- [Document extract]
==========

The new Cluster Shot gun in action in Ion Fury's Aftermath DLC - an enemy is vaporised with a dark city in the background.
Image credit: 3D Realms

Ion Fury: Aftershock, an expansion pack for Voidpoint's retro FPS featuring new weapons, enemies and game modes, launches today 2nd October 2023, and there's a trailer below awaiting your fervent appreciation.

Well, assuming you're not Matt Cox - in our review of the main game, he deemed it an experience in which "old-school decisions too often trump good ones" and "a blast from a past I never lived through", concluding that "Ion's tongue might be in its cheek, but I've got little interest in what it's saying." Ouch. Still, Steam user verdicts are markedly more enthusiastic, and what kind of jaded soul would turn his nose up at a Cluster Shot launcher with bouncing bullets? Bouncing bullets, Matt.

Watch on YouTube

The Aftershock story begins shortly after the original game's conclusion, with protagonist Shelly Harrison kicking back in her local boozer only to be rudely interrupted by a nuclear explosion and a monstrous aerial contraption piloted by a returning nemesis. So what's a Duchess Nukem to do but draw her Loverboy revolver, jump aboard a hoverbike armed with "drunken homing plasma missiles", and zip off to various new locations, including a volcano level.

==========

- [Extracted data]

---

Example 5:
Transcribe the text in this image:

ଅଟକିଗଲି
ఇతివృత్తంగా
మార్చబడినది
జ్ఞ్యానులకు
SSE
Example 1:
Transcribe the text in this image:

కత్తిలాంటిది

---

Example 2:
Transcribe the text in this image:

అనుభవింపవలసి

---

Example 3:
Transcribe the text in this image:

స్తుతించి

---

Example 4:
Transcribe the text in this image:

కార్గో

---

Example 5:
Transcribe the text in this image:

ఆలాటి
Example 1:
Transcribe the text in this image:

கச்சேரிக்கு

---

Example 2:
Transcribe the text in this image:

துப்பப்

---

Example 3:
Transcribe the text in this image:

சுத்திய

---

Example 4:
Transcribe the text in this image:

==========

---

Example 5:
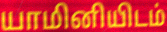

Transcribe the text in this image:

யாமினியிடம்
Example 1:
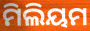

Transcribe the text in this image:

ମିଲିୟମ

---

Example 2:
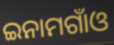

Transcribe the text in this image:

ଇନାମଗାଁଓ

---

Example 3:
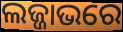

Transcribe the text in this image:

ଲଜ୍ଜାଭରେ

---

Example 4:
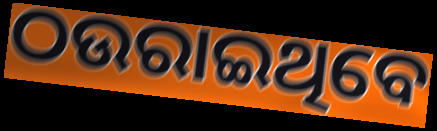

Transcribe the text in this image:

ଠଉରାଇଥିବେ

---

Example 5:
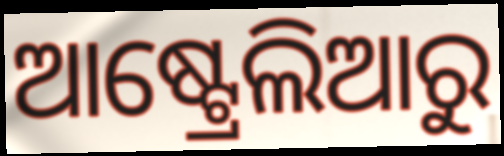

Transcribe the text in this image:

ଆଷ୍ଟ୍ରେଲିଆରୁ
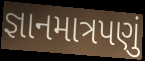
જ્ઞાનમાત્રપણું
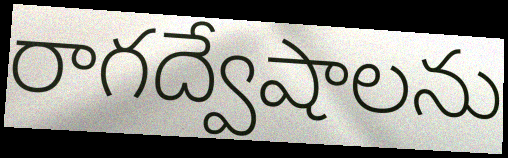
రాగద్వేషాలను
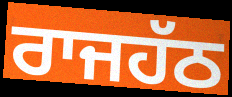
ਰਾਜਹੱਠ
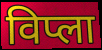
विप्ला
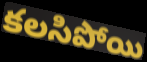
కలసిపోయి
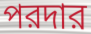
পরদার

==========

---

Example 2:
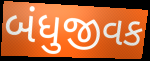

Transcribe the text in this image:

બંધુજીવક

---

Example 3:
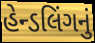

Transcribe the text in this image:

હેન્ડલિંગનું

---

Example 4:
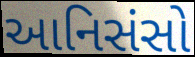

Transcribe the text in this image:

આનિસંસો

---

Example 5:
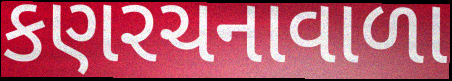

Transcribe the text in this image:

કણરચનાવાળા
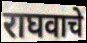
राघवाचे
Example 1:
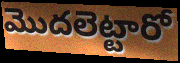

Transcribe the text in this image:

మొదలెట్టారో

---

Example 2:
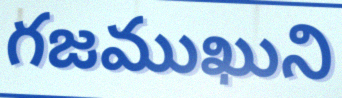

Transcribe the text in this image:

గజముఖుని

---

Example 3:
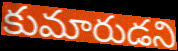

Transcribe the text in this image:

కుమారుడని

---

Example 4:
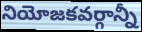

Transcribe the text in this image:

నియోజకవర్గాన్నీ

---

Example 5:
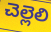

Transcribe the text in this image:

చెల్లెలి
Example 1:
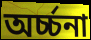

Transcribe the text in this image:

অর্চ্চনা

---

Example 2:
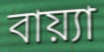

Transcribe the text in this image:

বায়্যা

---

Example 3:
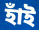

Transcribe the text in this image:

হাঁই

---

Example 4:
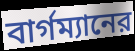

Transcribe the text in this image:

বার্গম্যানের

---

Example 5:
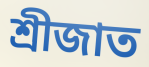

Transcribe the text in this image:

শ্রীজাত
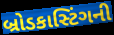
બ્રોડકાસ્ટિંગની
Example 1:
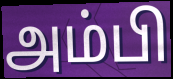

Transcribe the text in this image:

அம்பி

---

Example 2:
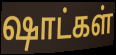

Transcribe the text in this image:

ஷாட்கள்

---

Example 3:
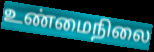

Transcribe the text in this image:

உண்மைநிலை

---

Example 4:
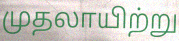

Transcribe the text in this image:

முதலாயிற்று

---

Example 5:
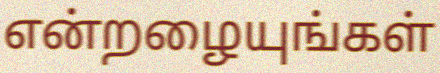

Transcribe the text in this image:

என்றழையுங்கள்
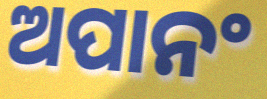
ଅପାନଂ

==========

- [Direction]
Continue the article about the Ion Fury: Aftershock expansion from its last sentence, in the same tone, writing one or two more paragraphs.

- [The output]
The aforesaid Cluster Shot lets you perform ricochet kills around corners, while the Roadripper hoverbike seems handy both for running people over and jumping off ramps to reach secrets. New enemies and areas aside, there's a new harder difficulty setting and an Arrange Mode, which remixes enemy placements in the base game. Here's the Steam link if all that gets your motor running. The press release doesn't detail whether there will be shitty jokes about gay people this time.

I missed the original Ion Fury so am ill-equipped to agree or disagree with Master Cox about its quality. I'm a touch more, aha, vintage than Matt, so do have some fondness for the gaming era Ion Fury evokes, but I'm also weary of self-mocking 90s-style shooters, so I guess I fall somewhere in the middle here. What do you make of this? Does it belong on our list of the best FPS games or is it an absolute shambles or some secret third thing?